Project partners: University of Edinburgh, Civic Digits, Traverse Theatre

Researchers at the University of Edinburgh are leading a collaboration to develop technical toolchains and best practice workflows for spatial audio particular to performances which are immersive in physical and digital spaces simultaneously.

While experimentation with virtual live performance and digitally-distributed theatre have become more common, there are few academic or industry studies that attempt to scope specific requirements in producing a dual virtuality – creating live work that is immersive in digital (e.g. online) and physical spaces (e.g. a theatre) in tandem.

A key part of the construction of virtual worlds is the soundscape, which can be distributed using several different spatial audio formats, such as Ambisonics, Dolby Atmos and Binaural Audio. The project will examine available technologies vital for cross-format immersive audio, where the research will look at technical challenges, such as latency mitigation, resource optimisation and tool-chain limitations. 

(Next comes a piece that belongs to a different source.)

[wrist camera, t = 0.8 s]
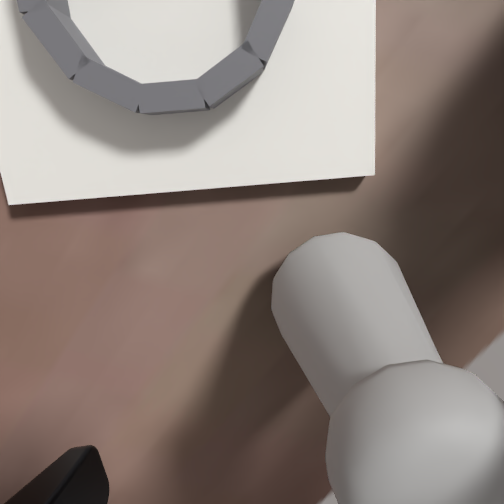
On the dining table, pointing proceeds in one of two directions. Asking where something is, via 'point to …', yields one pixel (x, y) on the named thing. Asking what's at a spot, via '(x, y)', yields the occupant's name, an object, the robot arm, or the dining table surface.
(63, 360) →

The research team will also work with partners in the theatre industry – Civic Digits and the Traverse Theatre – to evaluate whether these pipelines can improve the experiences for audiences and performers. 

Through these collaborations, the project will trial full technical toolchains  – from audio capture to distribution – and build working prototypes that will ultimately be tested with remote and in-person audience members in live performance settings. 

The research will build on existing academic studies in spatial audio and virtual production, while drawing on expertise from the CoSTAR Realtime Lab at the University of Edinburgh and immersive facilities available more broadly at the Edinburgh College of Art

CAVE is one of eight university-led collaborations awarded up to £25,000 of R&D funding from the XR Network+ XR Labs Fund to develop extended reality prototypes using facilities at UK universities.